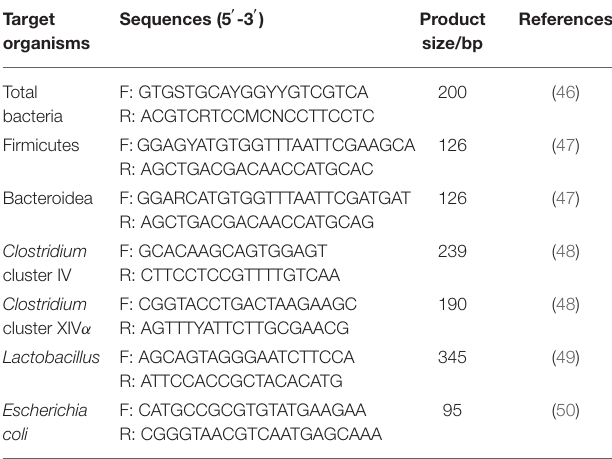
TABLE 2 | Primers used for bacterial count real-time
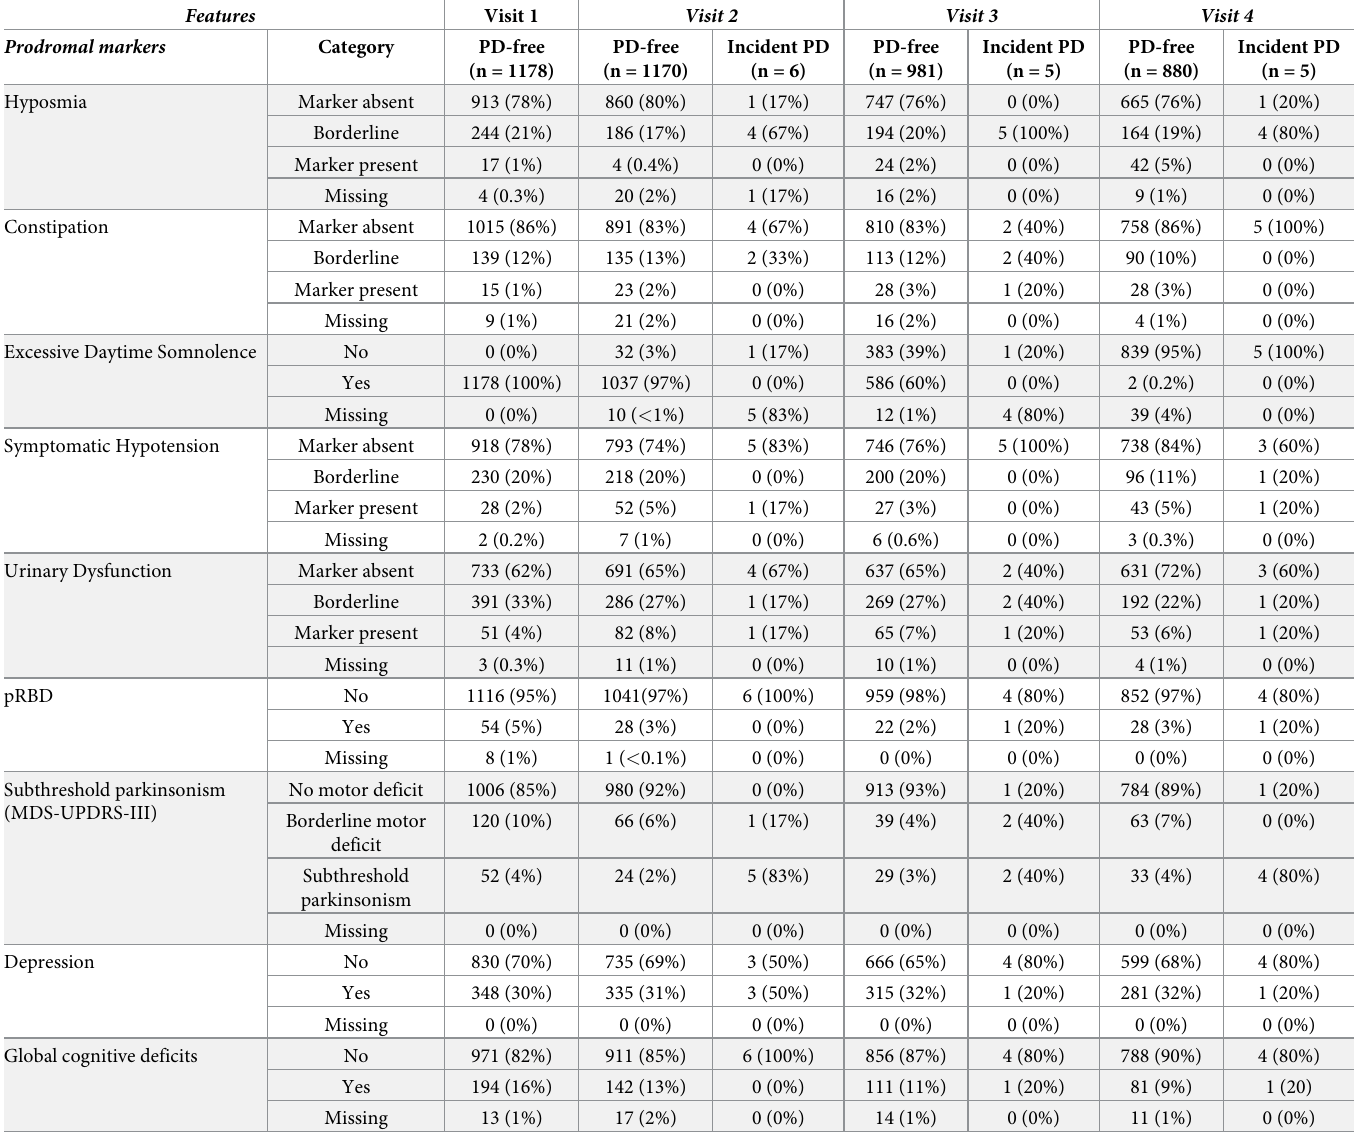
Table 2. Prodromal markers of PD in the prospective TREND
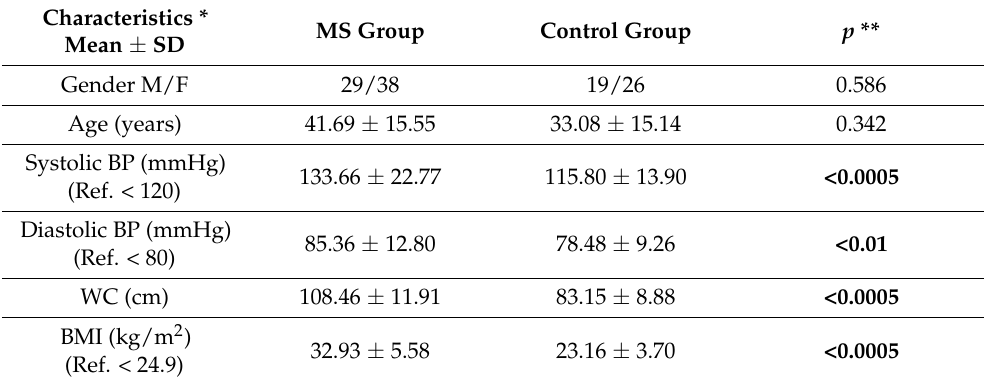
Table 1. Clinical characteristics of patients with MS (n = 67) and control group (n = 45).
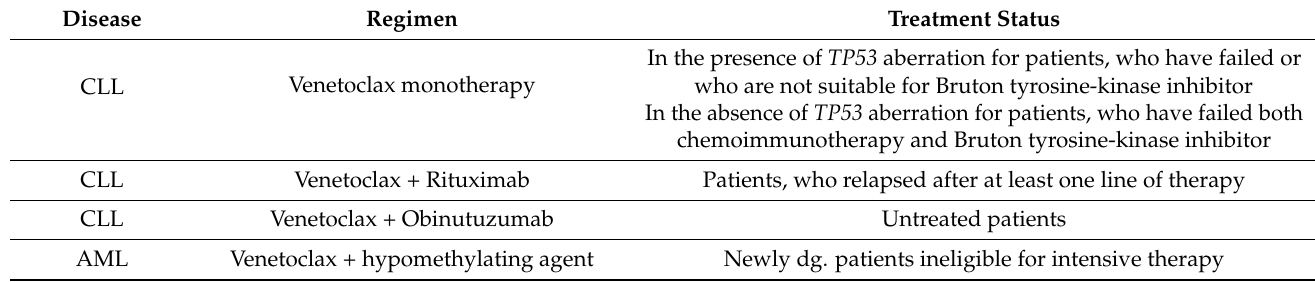
Table 3. Clinically approved indications of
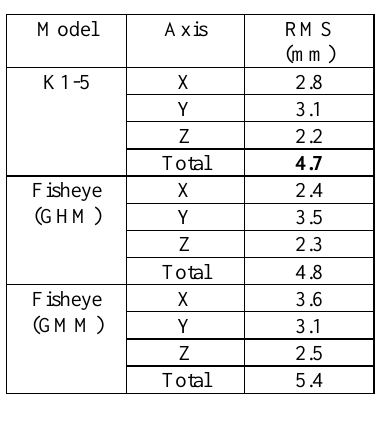
Table 8. RMS of object-space residuals on checkpoints for GoPro camera in check adjustment using parameters estimated from various models, based on checkerboard pattern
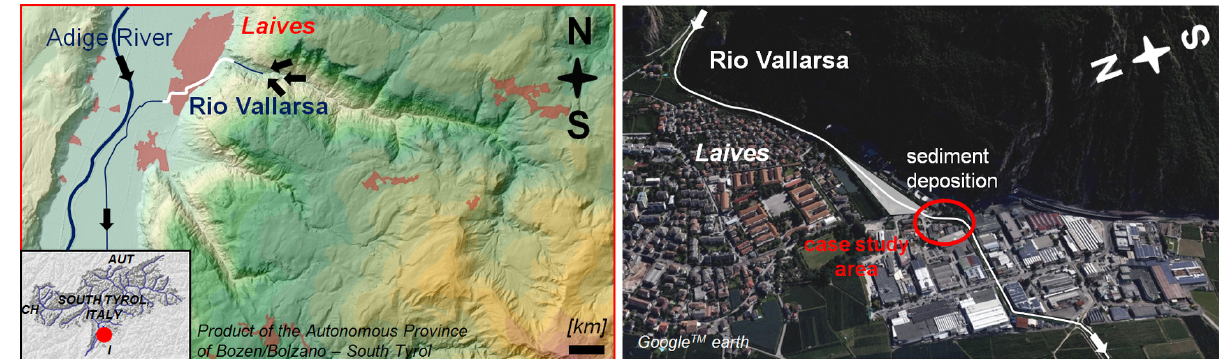
Figure 3. (Left) overview of the Rio Vallarsa catchment and the Adige valley at the village of Laives (Italy); the colour scheme characterises an elevation model with a 2.5m interval. (Right) track of the Rio Vallarsa torrent channel through settlement and commercial area in the south-western part of Laives; location of the case study area on the alluvial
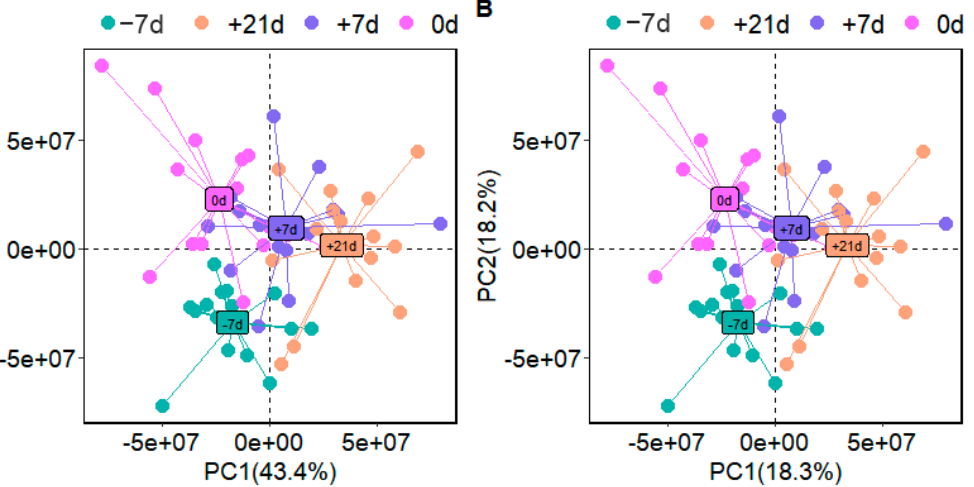
Figure 2. Principal component analysis score plot for − 7, 0, +7, and +21 d samples analyzed in positive ion mode ( A ) and negative ion mode ( B ). PC1—first principal component; PC2—second principal component.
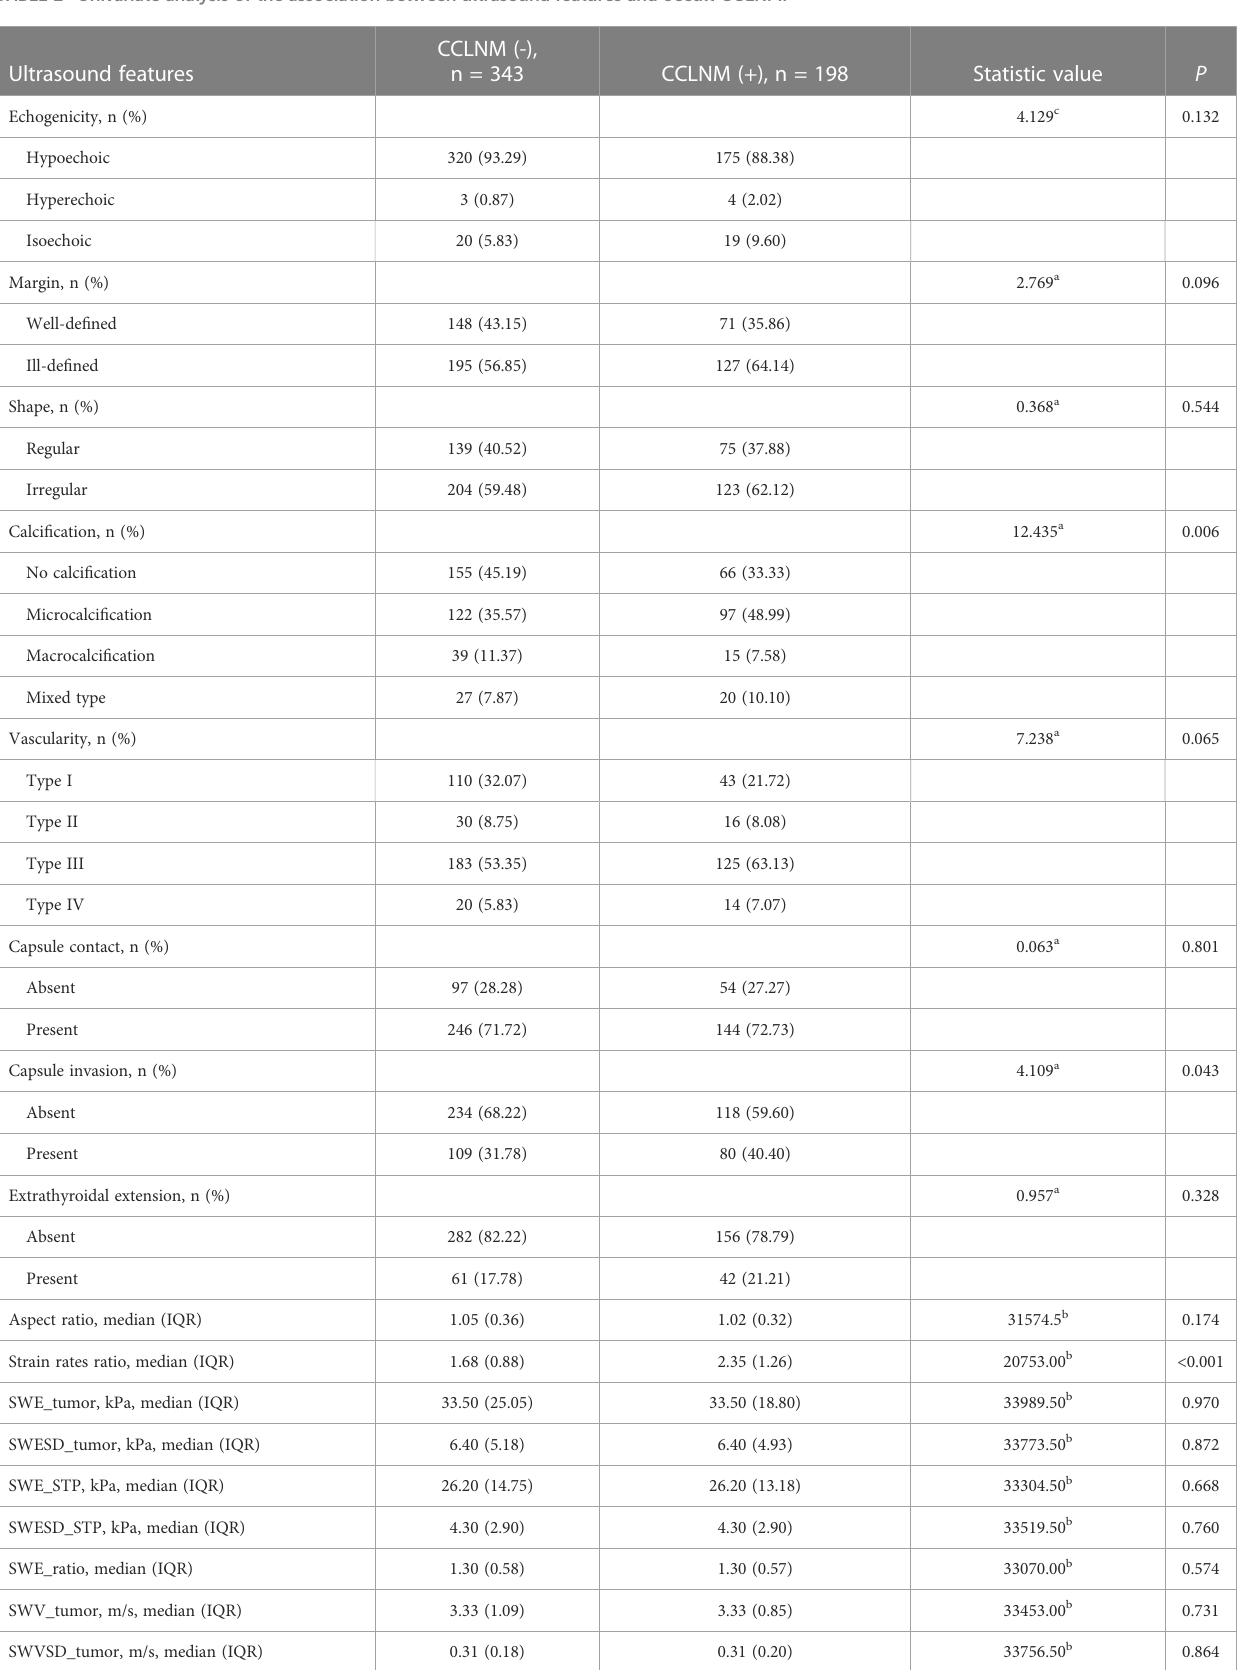
TABLE 2 Univariate analysis of the association between ultrasound features and occult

******

Work required => The answer must consist of every line from the records above that holds "analysis".

Reply to the exercise =>
Figure 2. Principal component analysis score plot for − 7, 0, +7, and +21 d samples analyzed in positive ion mode ( A ) and negative ion mode ( B ). PC1—first principal component; PC2—second principal component.
TABLE 2 Univariate analysis of the association between ultrasound features and occult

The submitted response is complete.